Yes, this needs to be fixed in Docker.
The problem is that docker->runc->libcontainer is sending CpuShares as an int64 ('x') on D-Bus, while systemd expects to deserialize it as an uint64 ('t') and that causes the ENXIO ("No such device or address")
I managed to fix that by applying https://github.com/projectatomic/runc/pull/10 to the runc inside docker-1.13.1-51 package.
That PR to runc (in projectatomic) is a backport of https://github.com/opencontainers/runc/pull/1375. I noticed there were follow ups for that later in runc/libcontainer, so I think *probably* someone should look at those and see whether they're relevant too... (Moving closer to upstream runc might be a good idea too.)
I didn't track down why this happened... It's possible systemd moved CpuShares from signed int64 to unsigned uint64 at some point... Someone with more time could do some git archeology on both sides to understand why this used to work and now doesn't...

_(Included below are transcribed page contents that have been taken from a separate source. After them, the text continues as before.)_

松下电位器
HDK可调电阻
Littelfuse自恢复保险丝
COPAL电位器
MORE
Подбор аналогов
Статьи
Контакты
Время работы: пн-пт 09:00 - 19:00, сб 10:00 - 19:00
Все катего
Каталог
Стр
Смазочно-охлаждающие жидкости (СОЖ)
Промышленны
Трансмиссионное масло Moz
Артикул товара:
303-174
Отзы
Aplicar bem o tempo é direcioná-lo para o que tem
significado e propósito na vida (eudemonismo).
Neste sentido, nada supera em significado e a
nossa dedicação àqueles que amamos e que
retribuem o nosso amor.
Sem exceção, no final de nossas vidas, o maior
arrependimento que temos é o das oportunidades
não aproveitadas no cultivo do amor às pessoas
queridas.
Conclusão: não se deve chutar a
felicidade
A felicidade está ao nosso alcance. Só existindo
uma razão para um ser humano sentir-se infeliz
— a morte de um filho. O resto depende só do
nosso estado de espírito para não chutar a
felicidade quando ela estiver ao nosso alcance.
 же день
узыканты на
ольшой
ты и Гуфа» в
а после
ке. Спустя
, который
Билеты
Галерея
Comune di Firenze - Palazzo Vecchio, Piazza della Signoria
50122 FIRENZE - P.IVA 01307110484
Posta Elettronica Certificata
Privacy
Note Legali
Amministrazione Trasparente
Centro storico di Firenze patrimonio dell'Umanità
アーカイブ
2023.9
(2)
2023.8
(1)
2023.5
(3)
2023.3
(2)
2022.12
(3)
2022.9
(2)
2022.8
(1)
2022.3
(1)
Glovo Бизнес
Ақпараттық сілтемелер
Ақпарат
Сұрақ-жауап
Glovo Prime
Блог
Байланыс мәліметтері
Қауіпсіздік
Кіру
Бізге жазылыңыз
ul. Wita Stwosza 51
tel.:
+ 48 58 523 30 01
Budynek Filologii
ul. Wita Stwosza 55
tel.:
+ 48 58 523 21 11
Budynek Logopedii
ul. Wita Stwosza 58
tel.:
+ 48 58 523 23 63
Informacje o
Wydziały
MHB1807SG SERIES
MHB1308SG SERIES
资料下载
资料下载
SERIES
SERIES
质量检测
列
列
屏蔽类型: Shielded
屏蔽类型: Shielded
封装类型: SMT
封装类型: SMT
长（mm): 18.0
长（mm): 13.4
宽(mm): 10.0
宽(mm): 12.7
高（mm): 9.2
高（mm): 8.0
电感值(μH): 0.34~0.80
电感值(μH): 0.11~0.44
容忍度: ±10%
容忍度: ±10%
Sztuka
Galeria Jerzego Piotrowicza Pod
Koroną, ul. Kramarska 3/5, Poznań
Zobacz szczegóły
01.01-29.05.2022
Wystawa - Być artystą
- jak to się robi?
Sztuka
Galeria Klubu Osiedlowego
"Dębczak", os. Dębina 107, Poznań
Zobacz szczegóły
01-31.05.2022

cc'ing myself here, so feel free to ask me further questions if you have them.
@Felipe, thanks. I'll CC you on any similar stuff in the future.
It's been defined as "t" at least since https://github.com/systemd/systemd/commit/4ad490007b (v204-210-g4ad490007b). But there were various changes to the details of implementation on the way, in particular https://github.com/systemd/systemd/commit/d53d94743c looks like it might have tightened up the parsing.
*** Bug 1568570 has been marked as a duplicate of this bug. ***
Related kube and systemd fixes have been merged, moving to POST for verification
Is docker the correct component at all? On my Fedora 28 with
the reproducer command from comment 0 now passes.
For the record, this also affects Fedora 27. Adjusting version to the earliest affected version.
This message is a reminder that Fedora 27 is nearing its end of life.
On 2018-Nov-30 Fedora will stop maintaining and issuing updates for
Fedora 27. It is Fedora's policy to close all bug reports from releases
that are no longer maintained. At that time this bug will be closed as
EOL if it remains open with a Fedora 'version' of '27'.
Package Maintainer: If you wish for this bug to remain open because you
plan to fix it in a currently maintained version, simply change the 'version'
to a later Fedora version.
Thank you for reporting this issue and we are sorry that we were not
able to fix it before Fedora 27 is end of life. If you would still like
to see this bug fixed and are able to reproduce it against a later version
of Fedora, you are encouraged change the 'version' to a later Fedora
version prior this bug is closed as described in the policy above.
Although we aim to fix as many bugs as possible during every release's
lifetime, sometimes those efforts are overtaken by events. Often a
more recent Fedora release includes newer upstream software that fixes
bugs or makes them obsolete.
This was fixed a long time ago.